China eases into market economy Balance: Beijing is trying to pace an introduction of capitalist-style reform so as not to set off serious political unrest among the workers who will inevitably be displaced.

Sun Journal

September 19, 1997|By Frank Langfitt | Frank Langfitt,SUN FOREIGN STAFF

LANZHOU, China -- Wu Yonggao faces a hard choice in China's drive toward a market economy.

As manager of a huge tractor factory in northwest China, Wu must choose between people and profits.

He could raise his state-owned company's meager earnings by cutting a quarter of his bloated work force, but he says he fears what his employees might do.

"If we lay off 2,000 workers, the factory can run normally," says Wu, an affable 51-year-old engineer who wears a Mao suit. But, he says, "maybe stability is more important."

As the world's last major Communist country forges its path toward a market economy, this is one of the most pressing dilemmas its leaders face: how to transform more than 300,000 state-run companies -- many of them ossified money-losers -- into profitable, modern corporations without laying off so many people so fast that China becomes politically unstable.

During the Communist Party's 15th congress -- a critical policy and personnel meeting that occurs every five years -- General Secretary Jiang Zemin offered some answers.

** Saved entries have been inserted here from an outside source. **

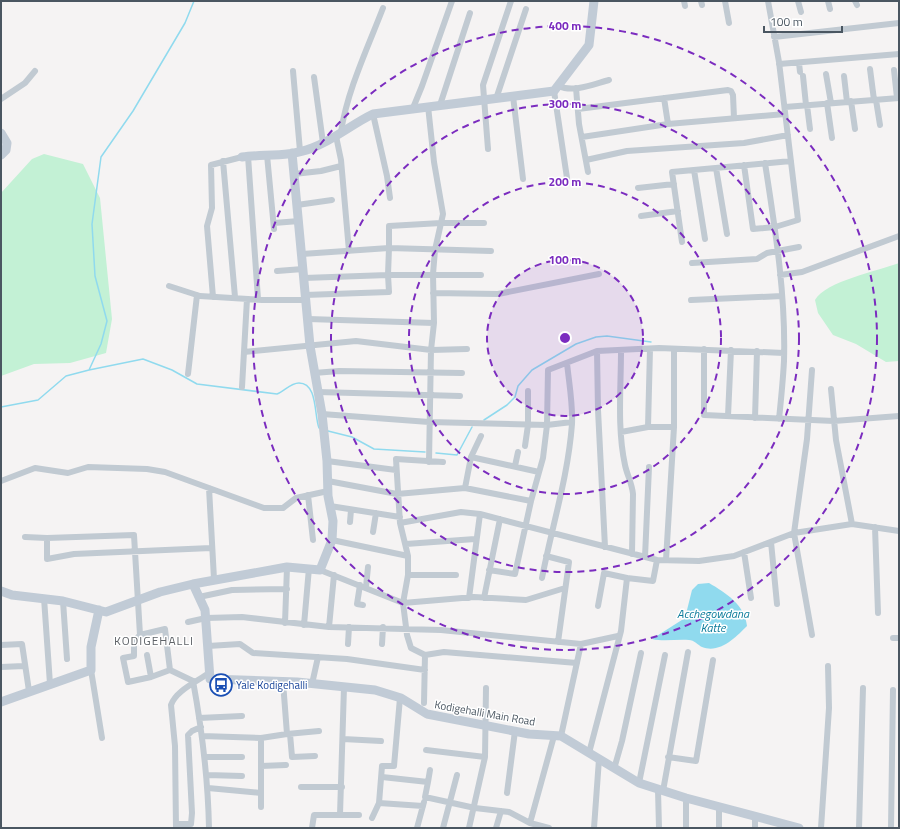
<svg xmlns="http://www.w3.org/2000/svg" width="900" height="829" font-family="'Titillium Web',sans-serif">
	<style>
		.green { fill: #c3f1d5 }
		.water { fill: #90daee }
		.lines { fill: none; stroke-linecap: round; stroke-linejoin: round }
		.stream { stroke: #90daee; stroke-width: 1.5 }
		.street { stroke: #c1cad2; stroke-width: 6 }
		.secondary { stroke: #c1cbd6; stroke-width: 9 }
		.ring { fill: none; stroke: #7b2cbf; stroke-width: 2; stroke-dasharray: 7 5 }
		.labels { text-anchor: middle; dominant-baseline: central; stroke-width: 3; stroke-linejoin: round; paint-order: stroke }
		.transit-label { font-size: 11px; fill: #164399; stroke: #fff; text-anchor: start }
		.street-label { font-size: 11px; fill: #4a5661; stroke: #fff }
		.water-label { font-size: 12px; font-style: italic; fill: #0c7c9b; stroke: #fff }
		.neighbourhood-label { font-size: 12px; letter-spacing: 1px; fill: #5f6368; stroke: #fff }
		.centre { fill: #7b2cbf; stroke: #fff; stroke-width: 2 }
		.ring-label { font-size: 12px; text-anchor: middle; font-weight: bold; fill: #7b2cbf; stroke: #fff; stroke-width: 3; stroke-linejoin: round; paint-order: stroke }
	</style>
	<rect width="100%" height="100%" fill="#f5f3f3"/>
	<path class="green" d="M44 154 83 164 100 198 112 319 106 353 70 363 34 364 1 376V193L32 159Z
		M899 263V361L886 362 856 344 833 335 818 313 815 300C826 281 878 271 899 263Z"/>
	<path class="water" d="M709 583C726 593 745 605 747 626 736 637 720 654 702 647 698 645 694 640 689 640 676 639 664 642 652 639L685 618 692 590 698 584Z"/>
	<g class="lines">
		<path class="stream" d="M89 370 101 344 107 321 95 276 92 224 101 157 133 111 185 23 194 1
			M1 407 38 400 66 376 89 370 143 359 172 370 197 384 277 394C285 391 290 383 299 383 318 383 314 416 319 428
			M484 420 507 405 515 397 518 386 532 370 576 344 596 337 607 336 651 342
			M328 431 352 437 374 449 425 452
			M436 453 457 455 472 427"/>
		<path class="street" d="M684 1 685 6
			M701 1 702 5
			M725 1 729 23
			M798 1 801 12
			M828 1 830 9
			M855 1 857 5
			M774 37 899 23
			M799 63 800 72
			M779 64 899 54
			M870 69 874 100
			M894 70 897 98
			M293 71 300 151
			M826 74 831 103
			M803 76 806 105
			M844 76 847 102
			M314 77 323 143
			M559 86C573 93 594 84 609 80
			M576 88 579 124 588 172
			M554 91 567 178
			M513 96 523 179
			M664 98 668 124
			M1 99 25 83 35 71
			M496 99 526 9
			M876 100 880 125
			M851 101 855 129
			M827 103 832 138
			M440 105 470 13
			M807 105 810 129
			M428 106 434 162 443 214 435 250 433 274 434 323 431 350 429 462
			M785 107 899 98
			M413 108 422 86 452 1
			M578 109 728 90 731 91 733 95 734 118
			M373 114 387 176 390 198
			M341 132C347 91 368 47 383 8
			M336 136 341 160 349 251
			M582 137 668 124 785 114
			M488 149 483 85 511 1
			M267 155 274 229
			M248 156 258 299
			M586 160 627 151 744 143 788 135
			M223 161 235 297
			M765 163C775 228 786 295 784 361 783 380 781 400 779 419
			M744 165 753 229 775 227 798 220 779 62 768 1
			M716 168 727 234
			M694 170 705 239
			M294 174 321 171 341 166
			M638 188 674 184
			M297 205 332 200
			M641 216 678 211
			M274 223 299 221
			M484 223H441L389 226V248L491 251
			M682 242 672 172 791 161
			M302 254 389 248 388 275 304 278
			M692 263 757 259 767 253 799 247
			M277 271 303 269
			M780 275 802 272 899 236
			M169 286 200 296 262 300H306
			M433 293 498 294 599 274
			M305 295 389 292 388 275H481
			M213 297 207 226 212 208 211 165 242 157
			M691 300 782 296
			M308 319 434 323
			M650 349 648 427H674
			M704 349V415L834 421 899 416
			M597 351 598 410 605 547
			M621 351C621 388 617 428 625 465 627 475 632 483 633 494L632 554
			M244 352 356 341 431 350 467 349
			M812 370 807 439 794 533 812 635
			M314 373 339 371 462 373
			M188 374 197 295
			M242 387 247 299
			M831 389 836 440 852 524
			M318 392 460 396
			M322 414 429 422 547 425 548 370 597 351 659 348 784 353
			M728 416 731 350
			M755 418 757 351
			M621 432 648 427
			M525 446 528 425V391
			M471 457 481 436
			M327 461 396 470
			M443 462 396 459 400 523 408 556V575L403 603 474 597 526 600 565 588
			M515 466 518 452
			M1 481 35 468 68 473 88 467 147 469 165 472 264 508H283L296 498 328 491
			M328 481 397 494 465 488 531 501
			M209 488 214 579
			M465 488 471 457 539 472
			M308 495 313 540
			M330 506 400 517
			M350 522 351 510
			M400 523 461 512 480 514 657 560 699 561 734 556 794 533 852 524 899 531
			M875 527 878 613
			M373 532 376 513
			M25 537 47 538 134 535 140 635
			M47 538V559L74 554 211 548
			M332 540 408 556
			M771 542 777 604
			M406 544 475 539
			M744 552 751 598
			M546 556 569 562 558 642
			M645 557 649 467
			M666 560 674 427V349
			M320 570 403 603 407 635 411 648 425 655 424 703
			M489 570 515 574 531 501 543 458 547 425 572 422
			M408 575H456
			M542 578C552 526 568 477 572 424 573 404 569 383 567 363
			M360 585 357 604 363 605
			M366 587 368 567
			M199 597 232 590 287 589
			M44 598 50 684
			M469 598 480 514
			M484 598 500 519
			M63 601 67 659
			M598 606 604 573 627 578
			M188 622 206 618 242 617 329 627 441 630 581 644 618 636
			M285 623 287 567
			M304 625 309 568
			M329 627 334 575
			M893 638H899
			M348 644 349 627
			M382 644 383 627
			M1 645 22 644 29 691
			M208 646 240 644 253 653 347 659 425 670
			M147 655 151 677 128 682 123 658 134 656V641L140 635 165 629 170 670 193 681C202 730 208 778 209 828
			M425 655 444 652 577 663
			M1 667 24 666
			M91 670 102 738
			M151 677 170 670
			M283 682 287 734 319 731
			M312 684 318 657
			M400 698 394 766H382L379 803 423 806
			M199 718 242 716
			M290 734 292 757 315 756
			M202 736 261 738 287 734
			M561 736 581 644
			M343 739 381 741
			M426 750 485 757
			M589 753 621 631 627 578 653 581 657 560
			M205 757H242
			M668 757 696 761 713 660
			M261 766 286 765
			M614 769 622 741 641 653
			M207 775 242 776
			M382 777 428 782 425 797 475 808 509 812 530 823 554 736
			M428 782 430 770
			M639 783 665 655
			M301 787H342
			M208 788 261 793
			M658 790 659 828
			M663 791 688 652
			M507 793 515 731
			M686 798V828
			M719 806V828
			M261 807V738
			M340 815 344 687
			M372 818 379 803
			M530 823 549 828
			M176 824H191L192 813 188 735 192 731 201 727
			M176 828 175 746 171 705C176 690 199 681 210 672
			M312 828 314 815H359
			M417 828 424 802
			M443 828 457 775
			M469 828 485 757 486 688
			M496 828 501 811
			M594 828 599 759
			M755 828V816
			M821 828 829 708 828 666
			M859 828 863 688
			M891 828 893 690"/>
		<path class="secondary" d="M1 133 7 143 6 150 1 155
			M242 157C265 154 290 157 312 148 334 140 352 124 373 114L554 91 589 45 594 1
			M193 584 287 567 320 570 332 540 333 521 328 496 327 461 322 414 310 346 292 153
			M1 591 12 595 63 601 106 612 160 592 193 584 205 610 210 679 297 682 375 690 401 698 427 714 529 734 561 736 639 783 686 798 799 828
			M1 702 91 670V647L99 610"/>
	</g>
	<circle cx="565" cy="338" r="78" fill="#7b2cbf" fill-opacity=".12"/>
	<g class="ring">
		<circle cx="565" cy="338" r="78"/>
		<circle cx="565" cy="338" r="156"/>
		<circle cx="565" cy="338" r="234"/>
		<circle cx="565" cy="338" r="312"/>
	</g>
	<defs>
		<g id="bus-ring" transform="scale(1.15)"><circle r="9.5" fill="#fff" stroke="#1a4fb4" stroke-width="1.5"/><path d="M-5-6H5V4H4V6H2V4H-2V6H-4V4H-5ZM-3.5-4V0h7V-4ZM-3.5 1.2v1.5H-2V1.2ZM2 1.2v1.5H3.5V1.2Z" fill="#1a4fb4"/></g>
	</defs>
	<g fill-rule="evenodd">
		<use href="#bus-ring" x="221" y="685"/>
	</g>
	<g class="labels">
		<g class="transit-label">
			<text x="236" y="685">Yale Kodigehalli</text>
		</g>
		<g class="street-label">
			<text transform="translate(485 713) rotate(10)">Kodigehalli Main Road</text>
		</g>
		<g class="water-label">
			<text x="713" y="613">Acchegowdana<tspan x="713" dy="14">Katte</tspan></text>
		</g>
		<g class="neighbourhood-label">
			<text x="154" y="640">KODIGEHALLI</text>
		</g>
	</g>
	<circle cx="565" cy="338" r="6" class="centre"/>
	<g class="ring-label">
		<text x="565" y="30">400 m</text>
		<text x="565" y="108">300 m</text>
		<text x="565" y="186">200 m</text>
		<text x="565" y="264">100 m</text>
	</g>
	<rect width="900" height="829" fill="none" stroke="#4a5661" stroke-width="4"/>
	<path d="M764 26v6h78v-6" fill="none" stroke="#4a5661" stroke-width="2"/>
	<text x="770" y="26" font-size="12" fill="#4a5661" stroke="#ffffff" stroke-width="3" paint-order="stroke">100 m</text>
</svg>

He called for speeding up capitalist-style reforms already under way, including selling stocks in state companies, leasing some to managers, merging failing businesses with successful ones and selling others off completely.

As the congress concluded yesterday, delegates unanimously endorsed the measures.

"We must establish a system of the survival of the fittest," Wang Zhongyu, minister of the State Economic and Trade Commission, said earlier this week.

"It is impossible to make each and every state-owned enterprise successful."

For a nation that once promised its citizens an "iron rice bowl" -- a secure job in which salary was unrelated to performance -- this Darwinian language is jarring.

State-owned enterprises employ more than 100 million people, and China has nothing approaching a social safety net.

Anger, pain and protests

DTC Laid-off workers often receive reduced wages and can continue to live in company-provided housing, but labor cutbacks are causing pain and anger.

In the first half of this year, 10 million workers were laid off and less than half have found new jobs. The people have responded with protests -- worrisome in a country of 1.2 billion people with a history of political instability.

In Lanzhou and surrounding Gansu province, where China's creaking state-run sector provides at least 70 percent of the jobs, laid-off workers have staged several dozen small protests in the past year alone, according to provincial Gov. Sun Ying.

"This situation cannot get any worse," says Sun, implying that he won't allow it.

Gansu, a poor, desert and mountain province a little larger than California, sits along China's rust belt. Once part of the legendary Silk Road, the famous trade route that joined East and West, it now relies largely on industries ranging from petrochemical plants to textile factories.

The capital, Lanzhou, is a polluted, industrial city of more than 2 million where the upturned eaves of Chinese roofs share the skyline with the onion domes of mosques.

Striving to become leaner and more competitive, some companies here are shedding the social services -- hospitals, schools and apartment buildings -- that state businesses have traditionally provided to their workers.

Lanzhou's Petroleum Processing and Chemical Complex lies along the banks of the Yellow River and is a city in itself.

The refinery, which employs about 16,000 people, sprawls across two square miles and seems a maze of pipes, holding tanks and smokestacks. It also has a hospital, an outdoor vegetable market and various shops.

Yet, it's smaller than it used to be.

Beginning in 1993, the company began selling off thousands of apartments to the employees who were living in them.

The savings -- at least $2.4 million a year -- are significant for a company that posts pretax profits of $13.5 million.

Strolling along the company grounds, though, a visitor can easily spot other places to cut socialist fat from this aspiring modern corporation.

For instance, the refinery maintains a 270-room hotel guest house. Inside is a two-story atrium with hanging vines, a waterfall and a footbridge.

One weekday this month, only 30 percent of its rooms were filled.

Many companies still cling to the trappings of China's old cradle-to-grave social service system.

State enterprises continue to run one-third of all hospitals and schools in China -- one of the reasons many keep losing money in an increasingly competitive economy.

While the city's refinery has slashed overhead, its tractor factory has taken another increasingly popular route toward reform: merger.

Beginning four years ago, it absorbed three other failing factories, taking advantage of larger facilities and revamping management.

In particular, the company has instituted a performance-based pay system in which employees can earn from $24 to $120 a month depending on the quality of their work.